Array destructuring is supported:
const buffs: [string, string][] = [
["Player1", "WIZARD_SHIELD"],
["Player2", "WIZARD_ARMOR"],
];
for (const [target, spell] of buffs) {
if (See(target)) {
Spell(Myself, spell);
}
}Arrays are compile-time only. Spread is supported:
const base = ["Player1", "Player2"];
const all = [...base, "Player3", "Player4"];
for (const target of all) {
if (See(target)) {
Attack(target);
}
}BAF uses dot-separated [x.y] notation for coordinate points. In TBAF, use standard TypeScript tuples [number, number] and the transpiler converts them automatically:
if (True()) {
CreateCreature("ccguard2", [2791, 831], 6);
}
// -> CreateCreature("ccguard2", [2791.831], 6)Negative coordinates are supported (e.g. [-1, -1] for "current location"):
CreateCreature("g_spy1", [-1, -1], 0);
// -> CreateCreature("g_spy1", [-1.-1], 0)Point tuples work through variable substitution, function inlining, and loop unrolling:
const positions: [string, [number, number]][] = [
["ccguard1", [100, 200]],
["ccguard2", [300, 400]],
];
for (const [resref, pos] of positions) {
if (True()) {
CreateCreature(resref, pos, 0);
}
}Only two-element numeric arrays are converted. Three-element arrays like [1, 2, 3] and object identifiers like [PC] are left unchanged.
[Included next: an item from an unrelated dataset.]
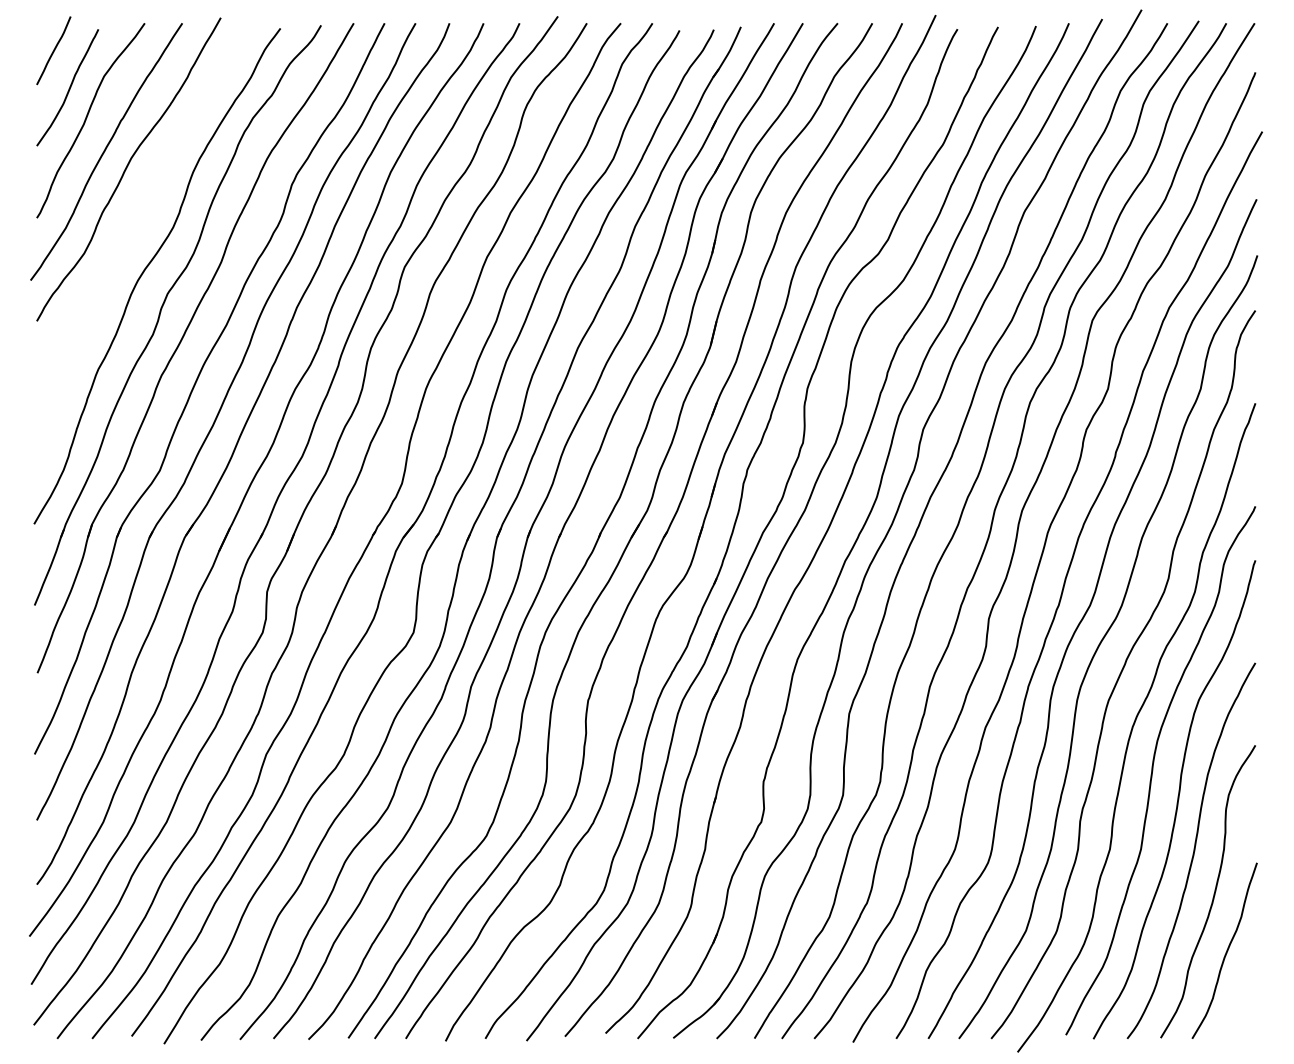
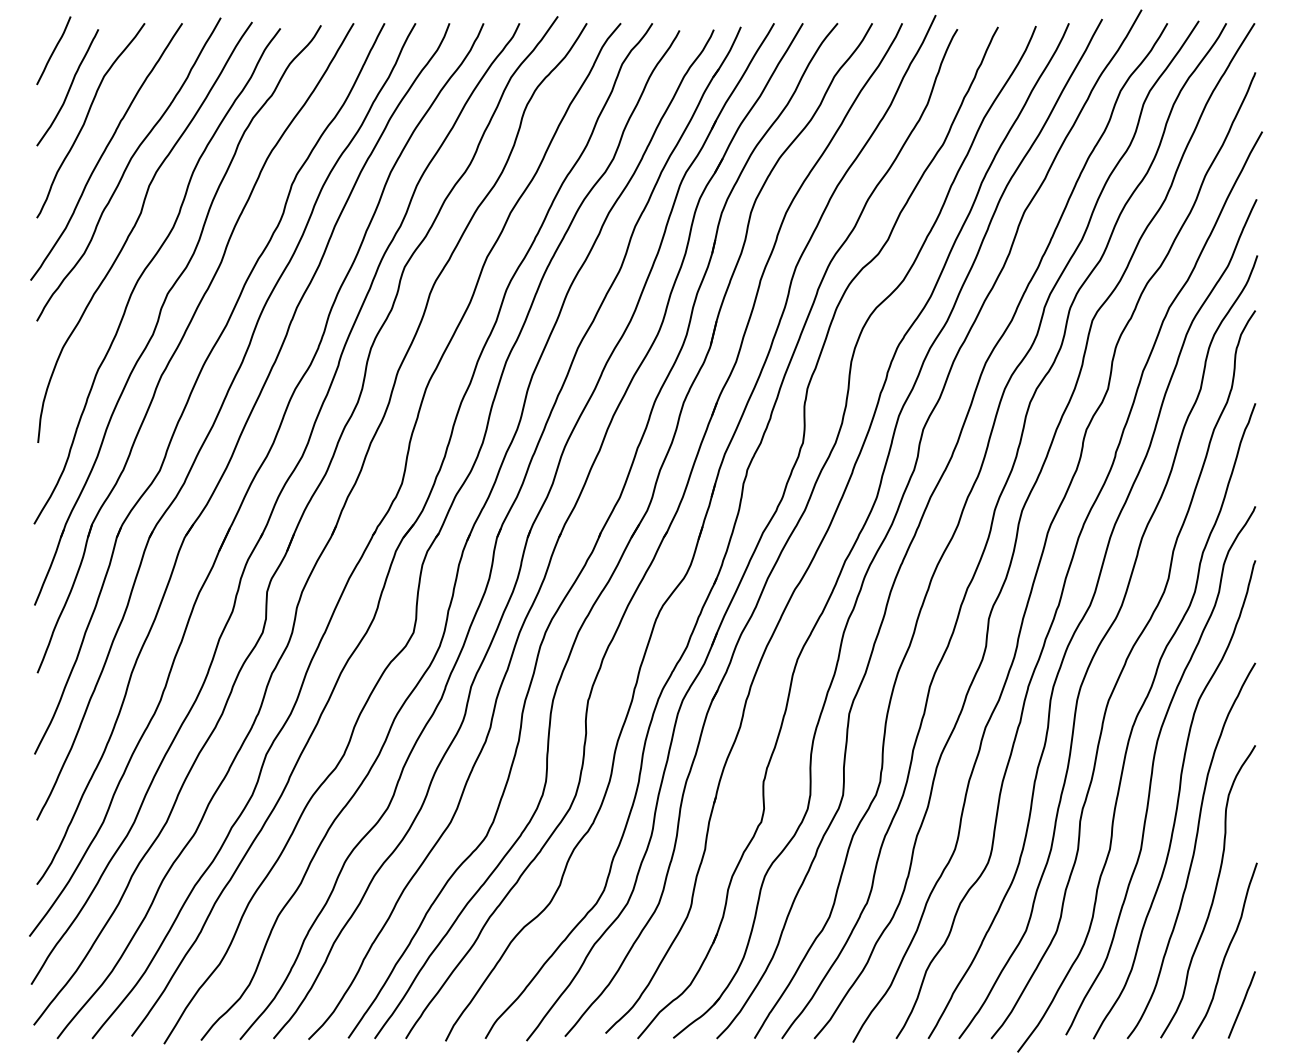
curve at (135, 226): none -> present
line at (1241, 1004): none -> present
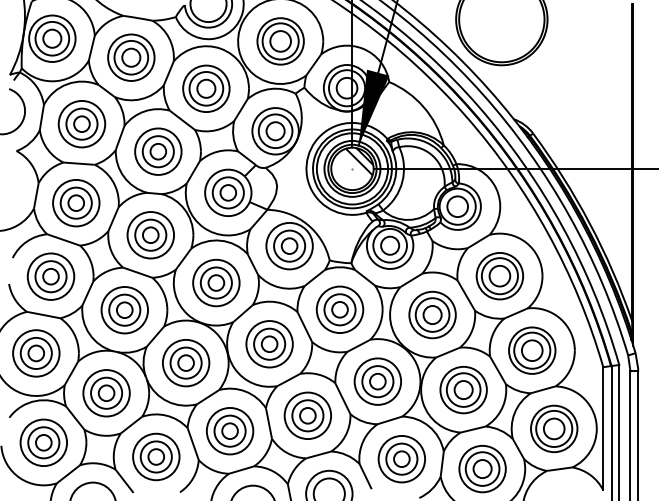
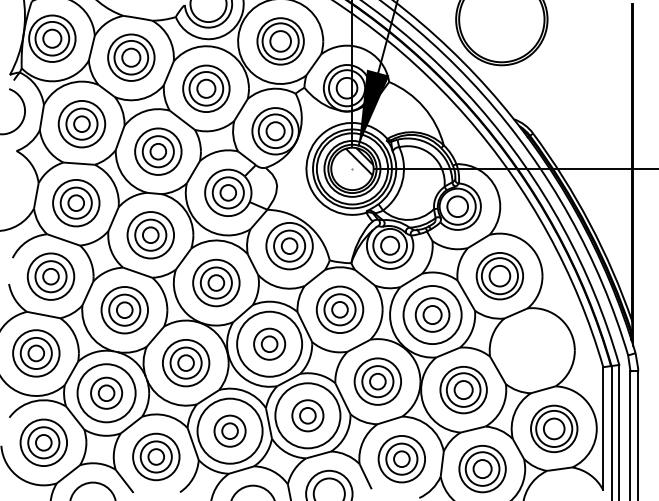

Numeric and string enums. Property access is substituted at compile time:
enum Spell {
Shield = "WIZARD_SHIELD",
Armor = "WIZARD_ARMOR",
}
if (See(Player1)) {
Spell(Myself, Spell.Shield);
}
// -> IF See(Player1) THEN Spell(Myself, WIZARD_SHIELD) ENDEnums from iets .d.ts files have their prefix stripped: ClassID.ANKHEG becomes ANKHEG.
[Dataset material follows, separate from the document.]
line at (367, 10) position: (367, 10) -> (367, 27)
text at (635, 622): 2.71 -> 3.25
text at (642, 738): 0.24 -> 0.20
Set the translation file for WeiDU:
/** @tra smarter_mages.tra */Must be in a JSDoc comment (/** ... */).
Engine builtins (triggers, actions, objects, constants) come from IETS:
import { See, Attack, Global, SetGlobal } from "@bgforge/iets/baf.d";
import { Player1, Myself } from "@bgforge/iets/objects.d";
import { ClassID } from "@bgforge/iets/class.ids";Local .ts and .tbaf files can also be imported:
import { myHelper } from "./helpers";
import { sharedArray } from "./data.tbaf";GLOBAL, LOCALS, and MYAREA are auto-quoted in the output:
SetGlobal("hostile", LOCALS, 1);
// -> SetGlobal("hostile", "LOCALS", 1)Don't wrap them in quotes yourself -- they are quoted automatically.
| Syntax | Reason |
|---|---|
default in switch |
BAF cannot express "none of the above" |
| Negating complex OR groups | Too complex to represent in BAF conditions |
Arrow functions () => {} |
Not supported |
Classes, async/await |
No runtime constructs in BAF |
try/catch/finally |
No error handling in BAF |
Template literals `${x}` |
Not supported |
| Object literals | Not meaningful in BAF context |
-
All evaluation is compile-time. Variables do not exist at runtime.
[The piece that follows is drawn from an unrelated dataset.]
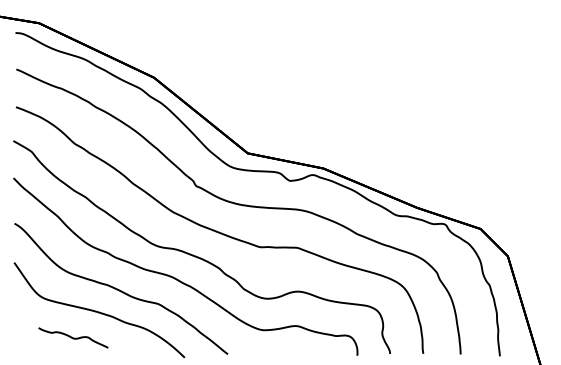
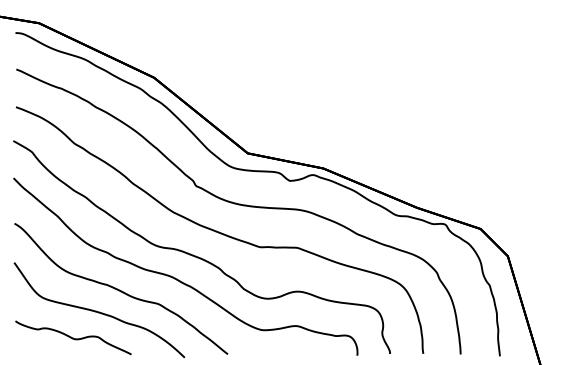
part at (73, 337) size: 71x22 px -> 117x36 px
const x = 5; if (x > 3)is evaluated by the transpiler, not the engine. Theifeither always produces a block or never does. -
Loop iteration limit. The maximum is 1000 iterations. BAF scripts should not need many iterations -- if you hit this limit, the script likely has a design issue.
-
Scope constants are auto-quoted.
GLOBAL,LOCALS,MYAREAbecome"GLOBAL","LOCALS","MYAREA"in the output. Don't quote them yourself. -
Function inlining constraints. A function used inside an OR group must return exactly one condition. A function returning
A && B(two conditions) cannot be an OR element. A function returning an OR group cannot be nested inside another OR group. -
Switch expression must be a function call.
switch (Global("x", "LOCALS"))works.switch (someVariable)does not -- BAF conditions are function calls, not comparisons. -
Variables in loops are cleaned up. After a
fororfor...ofloop completes, the loop variable is deleted from the compile-time context. This prevents stale values from leaking into later code. -
RESPONSE #100. All emitted blocks use
RESPONSE #100(100% probability). Weighted responses are not supported. Use conditions to select between alternatives.
.tbaf -> transpiler -> .baf -> WeiDU -> game
Press Ctrl+R in VSCode or use the transpile CLI to compile.